Thursday, November 14, 2013
Radish and Fennel Apple Salad Bites with Anchovy Spread
A few months ago, Seth, Max and I gallivanted around the USS Midway Museum, a naval aircraft carrier cum naval/maritime museum. A place stuffed with helicopters and airplanes. And it is near an actual airport so planes can be seen departing and arriving. And being on a boat, one can also see more boats bobbing in the sea. Basically, it is a wonderland of transportation.
Max enjoyed it. He did. His favorite part, however, was not a helicopter or an airplane or anything that can you move you from point a to point b.
It was the garbage cans. He was really excited about them. Granted, they were some nice garbage cans, all big and blue and helpfully separated into recycling and garbage sections. But still, a receptacle for waste.
Just like my offspring, I too can miss the point.
This month's Creative Cooking Crew Challenge, hosted by Joan of Foodalogue, is to make some sort of appetizer, hors d'oeuvre, or amuse bouche for a Thanksgiving party. Once the roundup goes live on November 21st, I will post the link here.
Originally, I had sweeping plans to turn root vegetables, root vegetables, and yet more root vegetables into a pre-feast appetizer.
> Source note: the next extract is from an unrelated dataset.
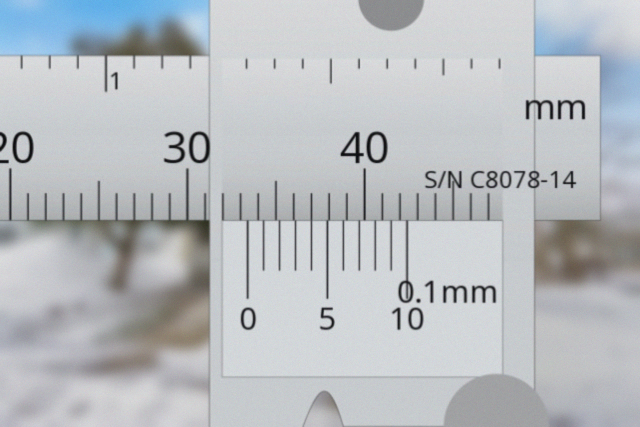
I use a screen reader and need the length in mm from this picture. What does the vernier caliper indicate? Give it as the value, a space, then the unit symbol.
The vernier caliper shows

Then it occurred to me that there were two big problems with this -1) while not difficult, the plan was time consuming. something in short supply on and around Thanksgiving 2) Thanksgiving dinner has an abundance of root vegetables. maybe the appetizer should be something different, a contrast to the time consuming, heavy meal that lies ahead.
Luckily, I realized this just in time - that the nibbles for a Thanksgiving party should be fresh and light, and something that doesn't take away precious energy from the main event.
Here I made radish circles then topped them with an anchovy spread, a fennel, apple, tarragon salad, and then a pecan piece. Fun little bites that don't miss the point. Unlike the offspring.
For the anchovy spread:
1 tablespoon anchovy paste
4 ounces cold cream cheese
3 tablespoons sour cream
For the fennel apple salad:
1 fennel bulb, sliced on mandolin
1/4 cup tarragon leaves
1 small granny smith apple, peeled, coarsely grated
1 teaspoon freshly grated ginger
2 teaspoons fresh grapefruit juice
2 teaspoons fresh mandarin orange juice
kosher salt and pepper, to taste
For the bites:
1 bunch radishes, radishes sliced into circles
pecan piece, for each bite
To make the anchovy spread: Beat the anchovy paste, cream cheese, and sour cream in the base of a stand mixer until combined.
To make the salad: Mix the fennel, tarragon leaves, grated apple, and grated ginger. Drizzle with the citrus juices. Adjust salt and pepper to taste.
To assemble the bites: Spread anchovy mixture on radish slice. Arrange salad on it, then top with a pecan piece.